→ **Assignment**
For the records shown below, return an exact copy that excludes the pictures.

→ **Data records**
————————
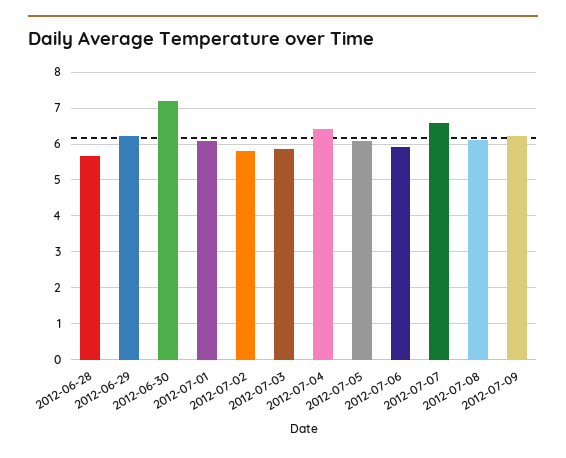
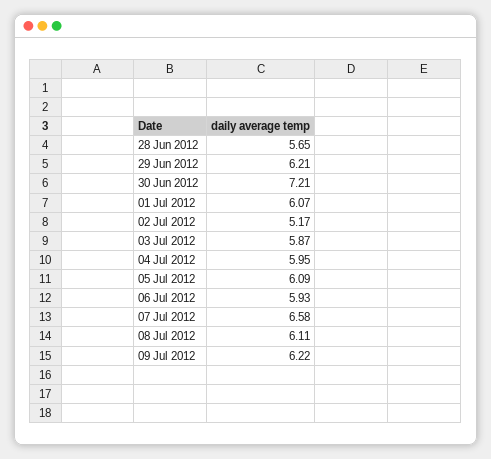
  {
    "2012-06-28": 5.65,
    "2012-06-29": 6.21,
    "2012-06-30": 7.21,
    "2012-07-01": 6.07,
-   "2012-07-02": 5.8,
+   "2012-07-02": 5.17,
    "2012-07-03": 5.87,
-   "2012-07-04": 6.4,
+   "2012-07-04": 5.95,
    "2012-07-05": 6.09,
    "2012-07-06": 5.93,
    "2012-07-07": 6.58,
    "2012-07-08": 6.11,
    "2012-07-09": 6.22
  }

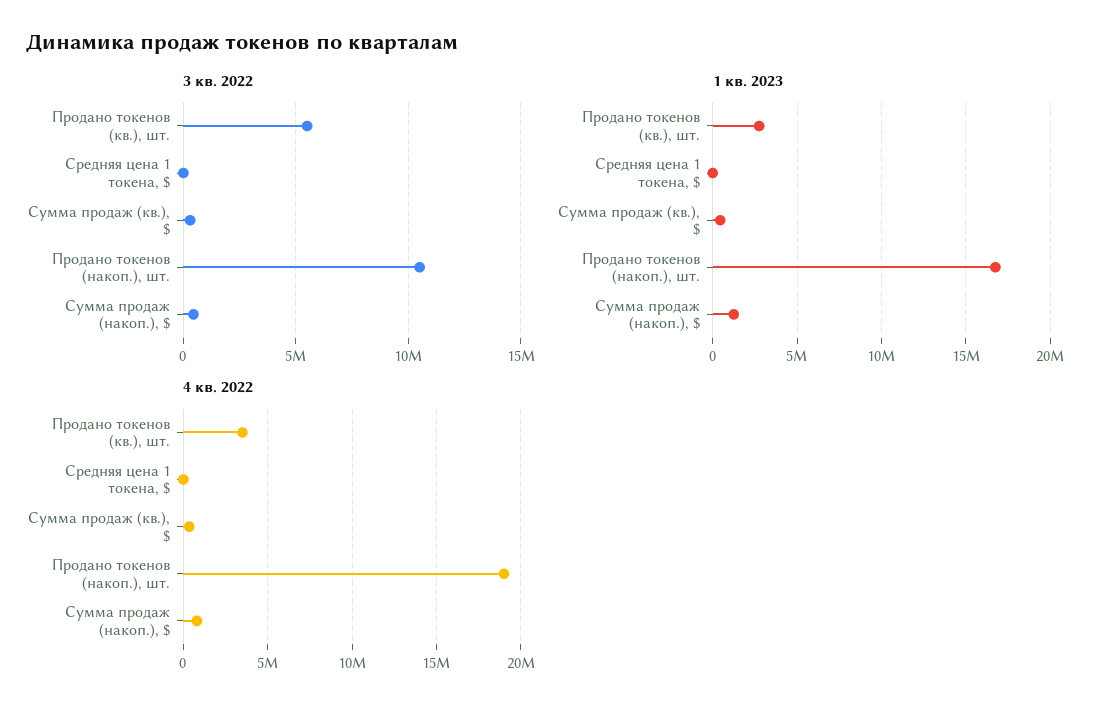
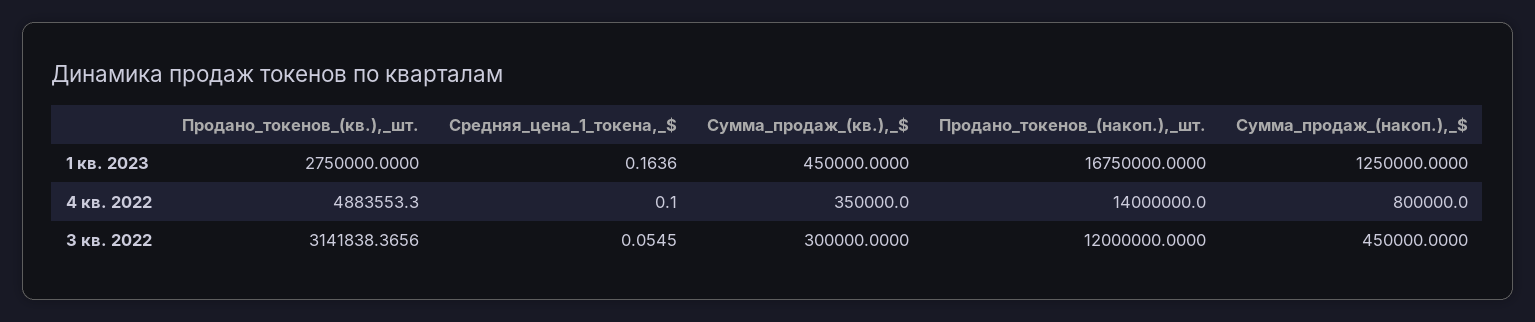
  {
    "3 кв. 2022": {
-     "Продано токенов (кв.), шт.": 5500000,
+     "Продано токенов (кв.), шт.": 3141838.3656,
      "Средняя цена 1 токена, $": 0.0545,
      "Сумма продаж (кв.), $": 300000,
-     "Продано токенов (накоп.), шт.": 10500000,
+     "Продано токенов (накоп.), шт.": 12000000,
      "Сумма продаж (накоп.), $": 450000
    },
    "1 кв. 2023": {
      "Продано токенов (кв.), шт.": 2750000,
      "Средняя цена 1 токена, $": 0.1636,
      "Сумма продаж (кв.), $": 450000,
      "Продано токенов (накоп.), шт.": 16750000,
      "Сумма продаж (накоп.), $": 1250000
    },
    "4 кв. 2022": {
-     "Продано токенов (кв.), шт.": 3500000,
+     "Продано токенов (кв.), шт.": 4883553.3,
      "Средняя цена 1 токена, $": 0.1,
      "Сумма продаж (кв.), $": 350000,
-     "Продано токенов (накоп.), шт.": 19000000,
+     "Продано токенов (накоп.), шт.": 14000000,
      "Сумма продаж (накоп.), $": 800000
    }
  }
————————
→ **Answer box**
  {
    "2012-06-28": 5.65,
    "2012-06-29": 6.21,
    "2012-06-30": 7.21,
    "2012-07-01": 6.07,
-   "2012-07-02": 5.8,
+   "2012-07-02": 5.17,
    "2012-07-03": 5.87,
-   "2012-07-04": 6.4,
+   "2012-07-04": 5.95,
    "2012-07-05": 6.09,
    "2012-07-06": 5.93,
    "2012-07-07": 6.58,
    "2012-07-08": 6.11,
    "2012-07-09": 6.22
  }

  {
    "3 кв. 2022": {
-     "Продано токенов (кв.), шт.": 5500000,
+     "Продано токенов (кв.), шт.": 3141838.3656,
      "Средняя цена 1 токена, $": 0.0545,
      "Сумма продаж (кв.), $": 300000,
-     "Продано токенов (накоп.), шт.": 10500000,
+     "Продано токенов (накоп.), шт.": 12000000,
      "Сумма продаж (накоп.), $": 450000
    },
    "1 кв. 2023": {
      "Продано токенов (кв.), шт.": 2750000,
      "Средняя цена 1 токена, $": 0.1636,
      "Сумма продаж (кв.), $": 450000,
      "Продано токенов (накоп.), шт.": 16750000,
      "Сумма продаж (накоп.), $": 1250000
    },
    "4 кв. 2022": {
-     "Продано токенов (кв.), шт.": 3500000,
+     "Продано токенов (кв.), шт.": 4883553.3,
      "Средняя цена 1 токена, $": 0.1,
      "Сумма продаж (кв.), $": 350000,
-     "Продано токенов (накоп.), шт.": 19000000,
+     "Продано токенов (накоп.), шт.": 14000000,
      "Сумма продаж (накоп.), $": 800000
    }
  }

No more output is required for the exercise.